■ Directions: In the records, each line holding "buttons" must be reported.

■ Exercise material:
--

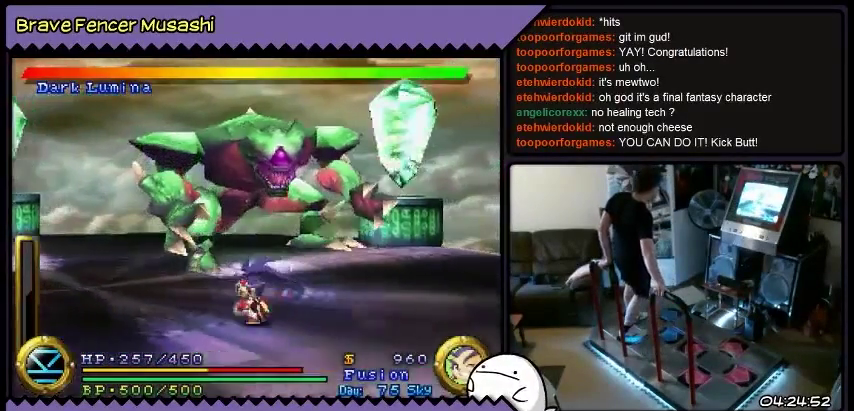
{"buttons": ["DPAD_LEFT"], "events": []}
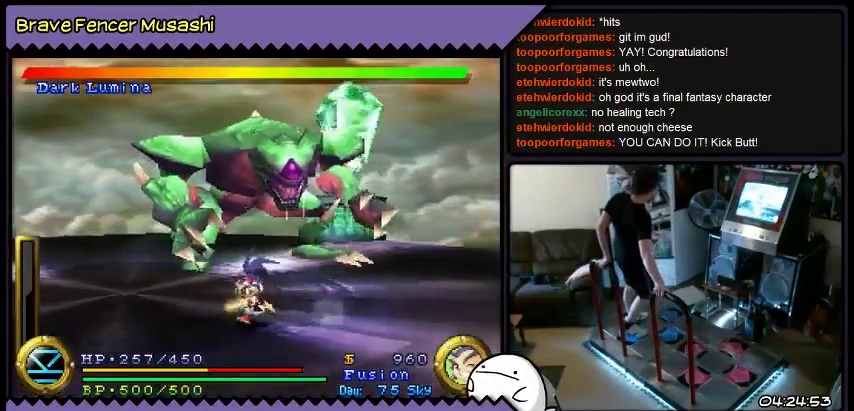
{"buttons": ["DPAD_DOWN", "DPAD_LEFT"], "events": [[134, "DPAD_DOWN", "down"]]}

--

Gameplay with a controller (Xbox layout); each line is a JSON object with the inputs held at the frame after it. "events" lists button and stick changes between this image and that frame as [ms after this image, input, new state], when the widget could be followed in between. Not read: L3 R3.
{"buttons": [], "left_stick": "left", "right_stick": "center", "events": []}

--

■ Solution to the exercise:
{"buttons": ["DPAD_LEFT"], "events": []}
{"buttons": ["DPAD_DOWN", "DPAD_LEFT"], "events": [[134, "DPAD_DOWN", "down"]]}
{"buttons": [], "left_stick": "left", "right_stick": "center", "events": []}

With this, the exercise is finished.